Top of Given data

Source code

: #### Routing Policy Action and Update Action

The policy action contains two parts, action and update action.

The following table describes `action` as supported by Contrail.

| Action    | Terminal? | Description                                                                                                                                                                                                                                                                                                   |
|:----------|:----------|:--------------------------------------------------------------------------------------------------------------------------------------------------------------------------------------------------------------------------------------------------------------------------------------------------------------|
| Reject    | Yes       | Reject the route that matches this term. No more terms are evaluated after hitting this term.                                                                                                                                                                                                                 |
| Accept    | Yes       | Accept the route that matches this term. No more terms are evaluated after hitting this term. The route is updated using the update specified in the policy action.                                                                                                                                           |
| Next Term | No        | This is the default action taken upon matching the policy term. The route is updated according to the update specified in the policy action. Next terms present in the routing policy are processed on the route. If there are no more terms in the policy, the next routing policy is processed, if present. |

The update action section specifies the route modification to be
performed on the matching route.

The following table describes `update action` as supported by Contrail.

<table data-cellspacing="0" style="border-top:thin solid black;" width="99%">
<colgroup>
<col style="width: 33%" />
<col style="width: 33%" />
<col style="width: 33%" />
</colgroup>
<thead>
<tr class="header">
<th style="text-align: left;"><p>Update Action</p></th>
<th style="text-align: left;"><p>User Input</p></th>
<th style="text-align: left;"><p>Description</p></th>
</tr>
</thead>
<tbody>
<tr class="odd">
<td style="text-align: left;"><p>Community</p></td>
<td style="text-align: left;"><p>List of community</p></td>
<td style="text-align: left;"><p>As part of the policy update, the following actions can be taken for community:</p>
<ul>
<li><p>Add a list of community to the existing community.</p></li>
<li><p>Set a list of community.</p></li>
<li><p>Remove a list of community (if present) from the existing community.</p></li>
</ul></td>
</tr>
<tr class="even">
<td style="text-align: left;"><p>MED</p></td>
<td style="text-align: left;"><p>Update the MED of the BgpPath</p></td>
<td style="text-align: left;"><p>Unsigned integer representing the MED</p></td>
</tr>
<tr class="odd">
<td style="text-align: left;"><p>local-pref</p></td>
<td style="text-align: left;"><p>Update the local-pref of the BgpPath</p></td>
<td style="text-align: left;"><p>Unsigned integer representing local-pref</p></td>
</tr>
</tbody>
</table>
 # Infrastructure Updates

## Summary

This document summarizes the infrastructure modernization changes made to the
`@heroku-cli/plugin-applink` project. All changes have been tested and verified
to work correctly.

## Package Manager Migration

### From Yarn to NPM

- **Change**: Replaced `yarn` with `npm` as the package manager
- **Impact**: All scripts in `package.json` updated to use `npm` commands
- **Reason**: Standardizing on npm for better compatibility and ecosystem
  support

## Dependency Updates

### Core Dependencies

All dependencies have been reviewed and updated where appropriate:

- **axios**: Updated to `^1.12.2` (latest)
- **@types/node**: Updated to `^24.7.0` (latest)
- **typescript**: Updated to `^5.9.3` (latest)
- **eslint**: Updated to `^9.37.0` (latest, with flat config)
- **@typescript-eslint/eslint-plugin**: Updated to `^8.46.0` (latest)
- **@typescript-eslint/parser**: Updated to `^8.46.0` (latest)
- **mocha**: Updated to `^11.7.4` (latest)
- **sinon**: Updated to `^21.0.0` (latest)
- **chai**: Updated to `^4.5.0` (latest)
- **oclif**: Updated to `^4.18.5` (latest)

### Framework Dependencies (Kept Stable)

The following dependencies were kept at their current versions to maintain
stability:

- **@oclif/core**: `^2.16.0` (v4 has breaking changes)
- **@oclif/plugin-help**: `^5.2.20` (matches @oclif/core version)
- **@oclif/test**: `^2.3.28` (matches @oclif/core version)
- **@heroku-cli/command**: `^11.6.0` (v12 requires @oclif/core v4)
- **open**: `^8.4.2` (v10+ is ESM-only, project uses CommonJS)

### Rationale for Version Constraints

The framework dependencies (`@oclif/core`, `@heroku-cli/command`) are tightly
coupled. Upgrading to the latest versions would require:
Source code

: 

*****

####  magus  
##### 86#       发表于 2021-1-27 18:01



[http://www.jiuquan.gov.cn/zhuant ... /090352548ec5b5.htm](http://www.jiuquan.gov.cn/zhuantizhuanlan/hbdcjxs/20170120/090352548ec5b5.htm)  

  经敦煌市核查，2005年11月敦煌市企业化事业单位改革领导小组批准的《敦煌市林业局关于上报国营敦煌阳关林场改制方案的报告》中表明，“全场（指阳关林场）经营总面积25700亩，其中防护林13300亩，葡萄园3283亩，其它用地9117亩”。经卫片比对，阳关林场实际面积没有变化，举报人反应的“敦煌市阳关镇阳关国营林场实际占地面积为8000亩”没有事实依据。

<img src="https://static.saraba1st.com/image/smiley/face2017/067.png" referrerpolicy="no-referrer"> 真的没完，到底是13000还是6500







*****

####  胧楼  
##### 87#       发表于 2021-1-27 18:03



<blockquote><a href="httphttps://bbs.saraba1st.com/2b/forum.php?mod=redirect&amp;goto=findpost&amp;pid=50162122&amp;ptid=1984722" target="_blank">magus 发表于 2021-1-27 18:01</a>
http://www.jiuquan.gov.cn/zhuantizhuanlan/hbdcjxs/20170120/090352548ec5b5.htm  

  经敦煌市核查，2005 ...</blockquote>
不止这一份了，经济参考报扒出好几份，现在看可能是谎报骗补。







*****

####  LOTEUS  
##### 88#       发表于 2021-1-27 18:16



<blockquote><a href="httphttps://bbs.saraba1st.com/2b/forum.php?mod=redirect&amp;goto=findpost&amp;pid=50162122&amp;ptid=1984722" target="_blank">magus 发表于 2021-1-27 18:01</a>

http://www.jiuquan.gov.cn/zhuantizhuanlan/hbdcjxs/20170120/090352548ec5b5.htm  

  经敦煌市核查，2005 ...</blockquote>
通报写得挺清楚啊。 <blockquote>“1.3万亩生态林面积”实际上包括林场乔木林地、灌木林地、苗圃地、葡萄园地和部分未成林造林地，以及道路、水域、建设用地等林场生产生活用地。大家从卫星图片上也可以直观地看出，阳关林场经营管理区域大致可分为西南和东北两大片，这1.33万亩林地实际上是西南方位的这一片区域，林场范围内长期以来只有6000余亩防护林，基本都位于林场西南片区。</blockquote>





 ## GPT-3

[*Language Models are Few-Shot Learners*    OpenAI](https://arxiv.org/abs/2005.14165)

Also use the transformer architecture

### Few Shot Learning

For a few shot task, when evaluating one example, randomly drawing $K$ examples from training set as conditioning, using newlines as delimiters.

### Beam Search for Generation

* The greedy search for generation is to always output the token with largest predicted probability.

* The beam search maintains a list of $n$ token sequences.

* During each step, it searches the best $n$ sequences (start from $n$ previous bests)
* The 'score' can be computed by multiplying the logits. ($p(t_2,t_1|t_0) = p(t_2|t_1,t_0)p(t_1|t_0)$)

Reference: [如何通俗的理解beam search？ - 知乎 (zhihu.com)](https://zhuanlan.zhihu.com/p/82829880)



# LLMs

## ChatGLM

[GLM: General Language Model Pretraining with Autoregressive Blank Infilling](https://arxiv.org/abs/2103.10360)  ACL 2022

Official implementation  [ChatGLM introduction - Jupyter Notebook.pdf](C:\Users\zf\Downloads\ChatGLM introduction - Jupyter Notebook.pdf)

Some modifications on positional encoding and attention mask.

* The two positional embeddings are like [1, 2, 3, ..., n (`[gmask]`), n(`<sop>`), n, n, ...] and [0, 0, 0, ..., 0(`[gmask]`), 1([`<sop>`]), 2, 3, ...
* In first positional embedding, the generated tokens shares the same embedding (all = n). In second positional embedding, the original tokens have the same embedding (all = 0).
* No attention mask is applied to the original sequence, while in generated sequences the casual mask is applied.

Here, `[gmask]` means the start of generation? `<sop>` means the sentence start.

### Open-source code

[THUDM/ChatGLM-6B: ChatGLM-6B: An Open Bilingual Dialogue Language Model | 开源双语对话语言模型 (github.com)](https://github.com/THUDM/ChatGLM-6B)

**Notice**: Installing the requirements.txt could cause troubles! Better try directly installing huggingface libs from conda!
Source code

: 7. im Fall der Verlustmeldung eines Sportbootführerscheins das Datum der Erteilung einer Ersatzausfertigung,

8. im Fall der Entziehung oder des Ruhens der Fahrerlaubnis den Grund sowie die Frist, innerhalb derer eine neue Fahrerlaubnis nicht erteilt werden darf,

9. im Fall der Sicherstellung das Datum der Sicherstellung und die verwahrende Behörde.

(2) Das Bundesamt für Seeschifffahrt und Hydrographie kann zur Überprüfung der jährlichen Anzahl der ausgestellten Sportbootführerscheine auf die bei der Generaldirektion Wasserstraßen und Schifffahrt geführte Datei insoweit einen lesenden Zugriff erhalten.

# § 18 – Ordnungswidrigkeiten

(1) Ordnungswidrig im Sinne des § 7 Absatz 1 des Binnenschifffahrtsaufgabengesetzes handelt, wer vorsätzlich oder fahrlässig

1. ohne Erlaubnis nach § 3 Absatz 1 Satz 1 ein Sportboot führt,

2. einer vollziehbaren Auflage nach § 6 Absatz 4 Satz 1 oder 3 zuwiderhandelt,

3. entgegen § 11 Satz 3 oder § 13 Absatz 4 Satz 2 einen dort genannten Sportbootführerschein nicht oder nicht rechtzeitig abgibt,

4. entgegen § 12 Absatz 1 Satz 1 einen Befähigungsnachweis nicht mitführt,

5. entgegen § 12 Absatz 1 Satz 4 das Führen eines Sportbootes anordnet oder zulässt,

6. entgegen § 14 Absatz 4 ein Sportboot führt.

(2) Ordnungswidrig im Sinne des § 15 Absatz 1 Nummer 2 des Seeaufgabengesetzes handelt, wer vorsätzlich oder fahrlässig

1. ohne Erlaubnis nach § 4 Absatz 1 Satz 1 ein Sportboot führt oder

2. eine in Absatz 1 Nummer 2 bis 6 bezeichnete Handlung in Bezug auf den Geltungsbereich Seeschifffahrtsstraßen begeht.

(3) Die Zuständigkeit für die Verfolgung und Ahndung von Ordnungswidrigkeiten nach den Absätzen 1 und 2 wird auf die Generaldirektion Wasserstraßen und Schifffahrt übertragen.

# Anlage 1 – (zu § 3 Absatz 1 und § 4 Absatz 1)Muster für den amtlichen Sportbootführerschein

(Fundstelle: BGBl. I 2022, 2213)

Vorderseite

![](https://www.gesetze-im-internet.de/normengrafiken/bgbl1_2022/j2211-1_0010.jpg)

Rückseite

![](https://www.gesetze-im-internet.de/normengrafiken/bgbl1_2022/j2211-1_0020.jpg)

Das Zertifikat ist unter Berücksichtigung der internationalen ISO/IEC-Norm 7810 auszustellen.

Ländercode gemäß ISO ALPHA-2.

Bottom of Given data

▶ **Problem statement**: After reading through the records, count the lines that hold the string "representing" and give only the count.

▶ **Your response**: 2